DAMON'S POV
Sleep is a luxury I stopped having years ago. When it does come, it’s shallow and brief, and I always wake up the same way—tense, sweating, with her face hovering somewhere in the dark behind my eyelids. In the dreams, she doesn’t scream. She doesn’t cry or beg. She just looks at me with those hollow eyes, and somehow, that’s worse than anything else.
The city feels cleaner before sunrise. Ravendale glows like it’s pretending to be pure, but it’s built on secrets, just like I am. The streets are still wet from the night rain, slick with reflection, as if the world wants me to look at myself. I don’t. I already know what I’ll see.

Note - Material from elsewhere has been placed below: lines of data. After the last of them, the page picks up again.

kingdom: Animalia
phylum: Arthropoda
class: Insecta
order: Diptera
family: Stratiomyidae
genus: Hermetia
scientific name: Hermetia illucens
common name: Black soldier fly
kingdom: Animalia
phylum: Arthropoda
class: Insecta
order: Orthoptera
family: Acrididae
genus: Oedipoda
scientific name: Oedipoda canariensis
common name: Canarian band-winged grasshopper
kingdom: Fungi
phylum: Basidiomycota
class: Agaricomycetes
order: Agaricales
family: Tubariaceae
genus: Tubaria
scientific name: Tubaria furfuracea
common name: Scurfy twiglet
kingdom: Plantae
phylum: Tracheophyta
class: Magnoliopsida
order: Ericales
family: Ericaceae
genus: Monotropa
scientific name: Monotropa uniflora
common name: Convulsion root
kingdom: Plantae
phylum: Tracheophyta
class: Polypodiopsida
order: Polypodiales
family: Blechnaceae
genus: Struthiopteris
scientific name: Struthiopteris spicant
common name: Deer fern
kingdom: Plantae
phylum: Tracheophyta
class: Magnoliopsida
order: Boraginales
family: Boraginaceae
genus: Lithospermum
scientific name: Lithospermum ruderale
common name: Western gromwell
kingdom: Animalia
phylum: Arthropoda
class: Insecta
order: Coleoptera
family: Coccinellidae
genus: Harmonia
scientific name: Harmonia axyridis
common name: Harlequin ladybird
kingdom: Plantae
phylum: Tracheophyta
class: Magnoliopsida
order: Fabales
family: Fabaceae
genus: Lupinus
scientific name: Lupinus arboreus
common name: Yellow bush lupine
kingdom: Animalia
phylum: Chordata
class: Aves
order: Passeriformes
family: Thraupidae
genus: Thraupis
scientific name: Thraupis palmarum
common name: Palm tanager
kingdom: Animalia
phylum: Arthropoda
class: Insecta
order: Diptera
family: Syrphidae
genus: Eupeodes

Lucien waits by the car in the underground garage, phone in one hand, expression set like stone. His eyes flick up briefly when he hears my boots on the concrete. “We had a border breach,” he says without preamble. “Three figures. Two male. One female.”
I pause by the passenger door. “Pack?”
“Rogues, maybe linked to Crescent. The female had a cloaked aura,” he says, then hesitates. “One of the guards said she felt familiar.”
That word slams through me harder than it should. I open the door and slide into the car without another word. Lucien doesn’t follow. He knows I want space.
Inside, it’s quiet, but my mind isn’t. I close my eyes and lean back against the seat. Her face flashes again behind my lids—Raina. She left six years ago and took every answer with her.
No warning. No goodbye. Just the mark she gave me and the silence that followed.
The top floor of Blackstone Global greets me with polished glass, steel accents, and the echo of heels that pause when I step into view. My presence kills conversations as usual, and I don’t bother acknowledging the stares. Let them watch. Let them wonder. It keeps them on their toes.
In my office, the folder on last night’s breach waits where someone left it on my desk. I flip through the report quickly—blurred camera angles, half-shifted figures, cloaked signatures. The woman couldn’t be identified, but one line in the guard’s notes stops me cold.
“Felt familiar. Can’t explain.”
My hand stills over the paper. A flicker of memory twists through me, sharp as a blade.
“She’s dead,” I mutter, but the words feel like a lie even as I say them.
I shove the file away, rise from my chair, and cross the room in three strides. I need air. I need something solid to ground me, because my wolf is clawing under my skin, and it hasn’t been this loud since the day she disappeared.
The lower district smells like rust, damp stone, and broken promises. It’s not somewhere I usually go without backup, but tonight I don’t care. I walk with my senses open, ignoring the few pedestrians who instinctively step out of my way. I’m not looking for trouble. I’m looking for her.
My footsteps slow as I pass a shop window. My reflection stares back at me, sharp angles and pale eyes. I look like him. Silas Black. My father. Cold. Calculated. Ruthless.
I glance away before I can start to believe it.
Raina used to walk these streets with me, before the war reached our doorstep and tore everything apart. She never said much, but I noticed the way she watched people—quiet, observant, like she was weighing the truth inside them. She laughed once. Just once. And I remember the way it made my chest ache.
Now, all I hear is my own breathing and the steady pulse in my jaw. My wolf pushes again, restless and aching for something it can’t name. I don’t find her, not here, not tonight, but I can’t shake the feeling she’s close.
I press a hand against my chest as if I can silence the bond that still hums there. Weak. Barely alive. But not broken.
And that’s the part that scares me the most.